Текст для анализа:
К счастью, на этот раз защита Москвы находилась в надежных руках Владимира Андреевича Храброго и Андрея Дмитриевича, младшего брата великого князя. В пятницу (1 декабря) к вечеру под городскими стенами показались татарские полчища. Они расположились лагерем в некотором расстоянии от Кремля, вокруг которого были сожжены посады, а сам царь остановился в селе Коломенском. Едигей хотел зимовать под городом, чтобы овладеть Кремлем («а всячески взяти…ю»), и потребовал от тверского князя прийти к нему на помощь с пушками. Тверской князь сделал вид, что идет к нему, но дошел только до Клина и повернул обратно. Дело решила смута в самой Орде. Один ордынский царевич внезапно напал на Сарай и чуть не захватил своего хана, который спешно послал за Едигеем, призывая его немедленно вернуться домой. Воспользовавшись общим смятением, Едигей взял с москвичей большой выкуп и снял осаду.

Записанные данные:
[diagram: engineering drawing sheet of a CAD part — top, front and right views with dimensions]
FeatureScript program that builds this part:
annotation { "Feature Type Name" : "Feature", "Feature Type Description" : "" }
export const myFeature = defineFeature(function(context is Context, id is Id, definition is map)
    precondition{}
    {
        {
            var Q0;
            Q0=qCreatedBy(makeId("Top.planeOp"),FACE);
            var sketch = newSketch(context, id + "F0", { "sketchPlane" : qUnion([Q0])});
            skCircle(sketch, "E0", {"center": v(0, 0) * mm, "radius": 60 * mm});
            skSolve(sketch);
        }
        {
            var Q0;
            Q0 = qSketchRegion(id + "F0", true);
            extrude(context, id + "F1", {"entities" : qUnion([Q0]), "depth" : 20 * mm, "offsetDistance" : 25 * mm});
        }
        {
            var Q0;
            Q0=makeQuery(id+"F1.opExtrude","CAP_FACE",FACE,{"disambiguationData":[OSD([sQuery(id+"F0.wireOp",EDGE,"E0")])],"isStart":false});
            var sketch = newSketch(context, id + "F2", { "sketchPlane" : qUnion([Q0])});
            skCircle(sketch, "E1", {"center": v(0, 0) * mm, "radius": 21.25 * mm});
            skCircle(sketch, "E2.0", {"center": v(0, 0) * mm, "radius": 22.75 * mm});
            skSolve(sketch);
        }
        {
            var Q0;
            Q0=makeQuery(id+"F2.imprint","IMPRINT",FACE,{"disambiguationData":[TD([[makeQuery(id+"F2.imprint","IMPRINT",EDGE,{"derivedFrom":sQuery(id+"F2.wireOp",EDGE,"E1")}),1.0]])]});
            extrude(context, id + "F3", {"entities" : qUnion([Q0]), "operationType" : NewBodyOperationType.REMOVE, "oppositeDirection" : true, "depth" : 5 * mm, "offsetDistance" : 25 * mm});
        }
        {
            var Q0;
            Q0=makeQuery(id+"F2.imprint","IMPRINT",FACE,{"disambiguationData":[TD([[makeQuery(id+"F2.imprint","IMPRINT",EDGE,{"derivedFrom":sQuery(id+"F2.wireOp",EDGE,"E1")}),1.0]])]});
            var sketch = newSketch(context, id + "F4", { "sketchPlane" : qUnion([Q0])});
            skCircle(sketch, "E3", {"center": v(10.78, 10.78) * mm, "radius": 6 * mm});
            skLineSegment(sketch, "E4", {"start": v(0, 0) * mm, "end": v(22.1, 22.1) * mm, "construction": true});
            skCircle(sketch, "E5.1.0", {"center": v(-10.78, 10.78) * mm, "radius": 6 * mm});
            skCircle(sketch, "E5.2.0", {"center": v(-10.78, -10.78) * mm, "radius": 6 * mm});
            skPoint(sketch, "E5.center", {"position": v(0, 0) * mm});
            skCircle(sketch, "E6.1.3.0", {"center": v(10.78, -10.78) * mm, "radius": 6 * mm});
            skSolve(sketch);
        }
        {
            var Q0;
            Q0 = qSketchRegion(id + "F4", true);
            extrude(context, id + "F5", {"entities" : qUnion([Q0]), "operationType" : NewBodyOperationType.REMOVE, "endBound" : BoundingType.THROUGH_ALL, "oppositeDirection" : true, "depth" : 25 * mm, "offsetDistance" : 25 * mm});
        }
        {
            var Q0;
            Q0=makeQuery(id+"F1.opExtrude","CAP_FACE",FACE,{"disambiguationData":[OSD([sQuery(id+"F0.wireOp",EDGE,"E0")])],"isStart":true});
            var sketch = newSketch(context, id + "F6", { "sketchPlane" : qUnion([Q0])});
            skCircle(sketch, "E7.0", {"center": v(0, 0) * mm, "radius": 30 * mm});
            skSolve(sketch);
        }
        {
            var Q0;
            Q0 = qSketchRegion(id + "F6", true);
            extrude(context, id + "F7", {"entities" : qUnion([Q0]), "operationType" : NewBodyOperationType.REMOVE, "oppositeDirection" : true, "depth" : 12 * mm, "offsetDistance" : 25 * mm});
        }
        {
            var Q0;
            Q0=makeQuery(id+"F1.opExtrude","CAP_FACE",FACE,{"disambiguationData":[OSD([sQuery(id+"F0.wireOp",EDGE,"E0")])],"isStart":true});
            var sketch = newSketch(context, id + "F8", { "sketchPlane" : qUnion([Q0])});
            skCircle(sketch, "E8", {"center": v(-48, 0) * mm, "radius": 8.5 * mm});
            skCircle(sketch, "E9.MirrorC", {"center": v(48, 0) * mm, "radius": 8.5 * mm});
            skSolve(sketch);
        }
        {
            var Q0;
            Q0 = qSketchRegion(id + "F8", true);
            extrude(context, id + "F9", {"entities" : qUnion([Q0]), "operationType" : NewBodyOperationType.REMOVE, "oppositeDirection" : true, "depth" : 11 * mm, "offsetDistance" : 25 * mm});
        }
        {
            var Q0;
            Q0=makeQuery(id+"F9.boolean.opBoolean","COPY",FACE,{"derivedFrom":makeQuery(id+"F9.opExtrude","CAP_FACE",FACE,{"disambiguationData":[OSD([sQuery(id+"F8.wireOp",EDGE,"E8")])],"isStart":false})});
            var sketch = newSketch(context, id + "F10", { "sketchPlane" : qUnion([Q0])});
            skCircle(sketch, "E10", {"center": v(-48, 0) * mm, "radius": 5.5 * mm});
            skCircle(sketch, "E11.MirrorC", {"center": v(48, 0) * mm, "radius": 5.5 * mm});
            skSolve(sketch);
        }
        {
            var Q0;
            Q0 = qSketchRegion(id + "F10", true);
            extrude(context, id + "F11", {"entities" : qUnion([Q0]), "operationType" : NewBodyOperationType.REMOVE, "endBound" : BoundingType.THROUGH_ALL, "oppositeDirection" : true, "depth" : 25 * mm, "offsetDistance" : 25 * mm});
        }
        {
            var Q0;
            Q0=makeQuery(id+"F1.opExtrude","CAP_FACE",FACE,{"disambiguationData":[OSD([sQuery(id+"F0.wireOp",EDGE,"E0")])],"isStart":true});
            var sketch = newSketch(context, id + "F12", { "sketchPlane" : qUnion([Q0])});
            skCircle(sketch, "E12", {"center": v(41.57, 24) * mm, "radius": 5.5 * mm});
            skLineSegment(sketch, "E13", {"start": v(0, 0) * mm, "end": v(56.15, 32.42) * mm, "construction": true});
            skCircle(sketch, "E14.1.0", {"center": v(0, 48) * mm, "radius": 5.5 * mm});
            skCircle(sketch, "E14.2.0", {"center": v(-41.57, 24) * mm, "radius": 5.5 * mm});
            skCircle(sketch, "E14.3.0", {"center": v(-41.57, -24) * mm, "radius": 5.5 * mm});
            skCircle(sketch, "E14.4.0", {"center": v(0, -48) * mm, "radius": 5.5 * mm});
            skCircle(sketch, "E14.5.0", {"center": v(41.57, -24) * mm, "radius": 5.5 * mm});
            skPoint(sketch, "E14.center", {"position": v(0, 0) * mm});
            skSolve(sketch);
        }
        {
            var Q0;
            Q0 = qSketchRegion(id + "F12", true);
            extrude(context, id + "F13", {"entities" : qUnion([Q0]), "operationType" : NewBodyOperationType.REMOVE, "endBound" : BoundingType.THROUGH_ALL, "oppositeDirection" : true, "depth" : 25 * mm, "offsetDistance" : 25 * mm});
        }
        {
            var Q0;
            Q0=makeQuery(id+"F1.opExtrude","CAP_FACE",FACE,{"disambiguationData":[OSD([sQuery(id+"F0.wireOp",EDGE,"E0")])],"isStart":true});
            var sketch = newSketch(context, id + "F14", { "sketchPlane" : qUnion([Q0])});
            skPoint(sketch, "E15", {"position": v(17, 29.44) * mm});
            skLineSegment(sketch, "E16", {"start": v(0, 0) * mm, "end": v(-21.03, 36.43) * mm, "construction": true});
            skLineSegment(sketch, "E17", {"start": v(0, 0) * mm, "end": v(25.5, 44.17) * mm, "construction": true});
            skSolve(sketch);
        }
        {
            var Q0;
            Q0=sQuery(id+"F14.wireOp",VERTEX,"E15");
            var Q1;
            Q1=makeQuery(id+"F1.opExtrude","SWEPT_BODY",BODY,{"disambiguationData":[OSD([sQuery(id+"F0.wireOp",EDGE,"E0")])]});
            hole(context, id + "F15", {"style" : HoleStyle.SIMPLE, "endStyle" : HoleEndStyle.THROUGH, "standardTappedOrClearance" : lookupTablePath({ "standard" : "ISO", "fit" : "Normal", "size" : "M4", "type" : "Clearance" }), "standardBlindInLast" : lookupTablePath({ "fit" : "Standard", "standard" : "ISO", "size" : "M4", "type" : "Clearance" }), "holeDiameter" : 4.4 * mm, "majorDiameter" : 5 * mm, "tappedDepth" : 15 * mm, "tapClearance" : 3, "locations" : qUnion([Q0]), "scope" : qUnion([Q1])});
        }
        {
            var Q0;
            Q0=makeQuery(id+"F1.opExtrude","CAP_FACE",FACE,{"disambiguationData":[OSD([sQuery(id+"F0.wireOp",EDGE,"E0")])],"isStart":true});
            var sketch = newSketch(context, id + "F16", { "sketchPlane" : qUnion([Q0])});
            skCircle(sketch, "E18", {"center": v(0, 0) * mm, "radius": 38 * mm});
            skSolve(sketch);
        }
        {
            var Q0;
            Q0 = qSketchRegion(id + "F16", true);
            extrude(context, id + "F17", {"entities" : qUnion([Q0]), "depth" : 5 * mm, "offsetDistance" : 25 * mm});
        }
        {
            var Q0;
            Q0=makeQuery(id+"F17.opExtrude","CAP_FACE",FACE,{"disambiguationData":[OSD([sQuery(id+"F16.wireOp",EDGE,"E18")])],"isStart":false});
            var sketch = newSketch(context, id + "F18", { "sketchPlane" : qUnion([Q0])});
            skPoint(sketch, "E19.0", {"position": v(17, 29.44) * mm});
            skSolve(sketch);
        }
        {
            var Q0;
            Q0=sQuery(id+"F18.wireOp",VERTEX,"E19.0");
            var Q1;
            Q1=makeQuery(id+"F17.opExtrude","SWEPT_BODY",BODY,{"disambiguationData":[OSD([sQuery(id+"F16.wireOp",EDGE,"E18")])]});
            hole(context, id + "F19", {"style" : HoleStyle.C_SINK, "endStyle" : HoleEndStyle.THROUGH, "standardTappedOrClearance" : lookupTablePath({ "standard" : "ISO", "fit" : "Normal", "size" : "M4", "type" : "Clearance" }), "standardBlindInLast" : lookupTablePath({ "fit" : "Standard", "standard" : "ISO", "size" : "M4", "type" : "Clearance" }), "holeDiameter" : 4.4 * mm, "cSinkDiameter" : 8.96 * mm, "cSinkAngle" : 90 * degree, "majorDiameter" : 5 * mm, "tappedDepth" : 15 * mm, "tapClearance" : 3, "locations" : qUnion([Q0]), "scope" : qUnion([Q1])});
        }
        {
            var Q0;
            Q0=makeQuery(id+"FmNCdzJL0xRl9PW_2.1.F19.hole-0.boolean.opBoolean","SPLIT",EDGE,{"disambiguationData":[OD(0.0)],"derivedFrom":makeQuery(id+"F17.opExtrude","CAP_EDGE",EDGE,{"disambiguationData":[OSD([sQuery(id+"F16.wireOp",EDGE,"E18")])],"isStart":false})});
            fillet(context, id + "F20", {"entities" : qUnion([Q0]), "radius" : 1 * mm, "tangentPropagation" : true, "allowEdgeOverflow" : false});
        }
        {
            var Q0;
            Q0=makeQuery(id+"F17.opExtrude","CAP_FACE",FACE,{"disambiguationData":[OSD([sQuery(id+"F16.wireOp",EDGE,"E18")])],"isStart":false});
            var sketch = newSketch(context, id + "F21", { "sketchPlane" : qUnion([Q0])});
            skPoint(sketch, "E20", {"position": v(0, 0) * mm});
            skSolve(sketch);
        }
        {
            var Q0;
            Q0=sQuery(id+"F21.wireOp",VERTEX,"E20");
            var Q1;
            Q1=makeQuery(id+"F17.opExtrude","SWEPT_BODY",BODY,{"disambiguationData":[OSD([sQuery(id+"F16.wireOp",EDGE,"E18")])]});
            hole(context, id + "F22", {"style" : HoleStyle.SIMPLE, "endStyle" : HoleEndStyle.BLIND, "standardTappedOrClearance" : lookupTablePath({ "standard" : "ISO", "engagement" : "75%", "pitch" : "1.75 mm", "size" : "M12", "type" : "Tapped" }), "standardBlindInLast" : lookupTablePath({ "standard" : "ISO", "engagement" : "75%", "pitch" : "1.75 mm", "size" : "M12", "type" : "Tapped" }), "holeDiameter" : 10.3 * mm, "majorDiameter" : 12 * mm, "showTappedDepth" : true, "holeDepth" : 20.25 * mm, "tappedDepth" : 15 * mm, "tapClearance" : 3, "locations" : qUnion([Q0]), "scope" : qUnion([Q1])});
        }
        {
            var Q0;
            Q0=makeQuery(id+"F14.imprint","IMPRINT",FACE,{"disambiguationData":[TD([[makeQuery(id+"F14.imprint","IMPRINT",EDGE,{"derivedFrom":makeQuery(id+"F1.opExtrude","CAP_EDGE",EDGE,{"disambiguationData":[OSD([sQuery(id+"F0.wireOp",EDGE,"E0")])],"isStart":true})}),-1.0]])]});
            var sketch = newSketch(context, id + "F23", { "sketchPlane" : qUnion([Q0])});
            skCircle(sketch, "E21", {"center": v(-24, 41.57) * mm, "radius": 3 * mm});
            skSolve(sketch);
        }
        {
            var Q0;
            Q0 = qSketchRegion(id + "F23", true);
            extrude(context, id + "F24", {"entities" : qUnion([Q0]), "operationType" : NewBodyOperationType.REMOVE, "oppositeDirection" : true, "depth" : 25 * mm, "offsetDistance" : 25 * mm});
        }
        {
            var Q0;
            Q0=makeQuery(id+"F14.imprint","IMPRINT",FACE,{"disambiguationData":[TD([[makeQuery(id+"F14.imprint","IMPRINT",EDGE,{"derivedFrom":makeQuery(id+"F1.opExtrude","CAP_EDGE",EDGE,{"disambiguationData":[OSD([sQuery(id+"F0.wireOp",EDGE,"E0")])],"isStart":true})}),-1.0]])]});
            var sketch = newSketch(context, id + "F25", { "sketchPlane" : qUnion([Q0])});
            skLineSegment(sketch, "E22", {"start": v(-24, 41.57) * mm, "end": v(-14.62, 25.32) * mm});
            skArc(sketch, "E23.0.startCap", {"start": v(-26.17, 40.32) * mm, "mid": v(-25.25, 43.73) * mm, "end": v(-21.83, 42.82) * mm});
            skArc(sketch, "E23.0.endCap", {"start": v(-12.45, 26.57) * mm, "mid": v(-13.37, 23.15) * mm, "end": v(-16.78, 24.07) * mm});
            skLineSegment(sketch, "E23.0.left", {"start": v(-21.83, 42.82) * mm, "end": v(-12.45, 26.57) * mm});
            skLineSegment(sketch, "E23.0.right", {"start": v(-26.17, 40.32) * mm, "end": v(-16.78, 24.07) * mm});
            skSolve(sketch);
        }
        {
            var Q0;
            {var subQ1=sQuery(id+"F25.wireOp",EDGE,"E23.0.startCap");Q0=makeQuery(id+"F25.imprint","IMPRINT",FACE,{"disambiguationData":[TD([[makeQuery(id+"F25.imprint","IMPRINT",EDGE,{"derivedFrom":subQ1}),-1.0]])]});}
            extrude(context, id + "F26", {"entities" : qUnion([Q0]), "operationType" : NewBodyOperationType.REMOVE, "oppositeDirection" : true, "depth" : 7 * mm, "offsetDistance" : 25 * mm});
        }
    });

Задания:
1. Определите, согласуются ли с текстом для анализа утверждения (а), (б) и (в). Ответьте на каждое «да» или «нет» и приведите решающие слова текста в точной цитате: (а) татарские полчища появились под стенами города в пятницу к вечеру; (б) тверской князь пришел к Едигею на помощь с пушками; (в) царь остановился в Кремле.
2. Воспроизведите фрагмент текста для анализа, начиная со слов «К счастью, на» и продолжая до слов «и снял осаду.» включительно.
Данные для работы не понадобятся.

Ответы к заданиям:
1.
(а) Да: «В пятницу (1 декабря) к вечеру под городскими стенами показались татарские полчища».
(б) Нет: «дошел только до Клина и повернул обратно».
(в) Нет: «а сам царь остановился в селе Коломенском».

2.
К счастью, на этот раз защита Москвы находилась в надежных руках Владимира Андреевича Храброго и Андрея Дмитриевича, младшего брата великого князя. В пятницу (1 декабря) к вечеру под городскими стенами показались татарские полчища. Они расположились лагерем в некотором расстоянии от Кремля, вокруг которого были сожжены посады, а сам царь остановился в селе Коломенском. Едигей хотел зимовать под городом, чтобы овладеть Кремлем («а всячески взяти…ю»), и потребовал от тверского князя прийти к нему на помощь с пушками. Тверской князь сделал вид, что идет к нему, но дошел только до Клина и повернул обратно. Дело решила смута в самой Орде. Один ордынский царевич внезапно напал на Сарай и чуть не захватил своего хана, который спешно послал за Едигеем, призывая его немедленно вернуться домой. Воспользовавшись общим смятением, Едигей взял с москвичей большой выкуп и снял осаду.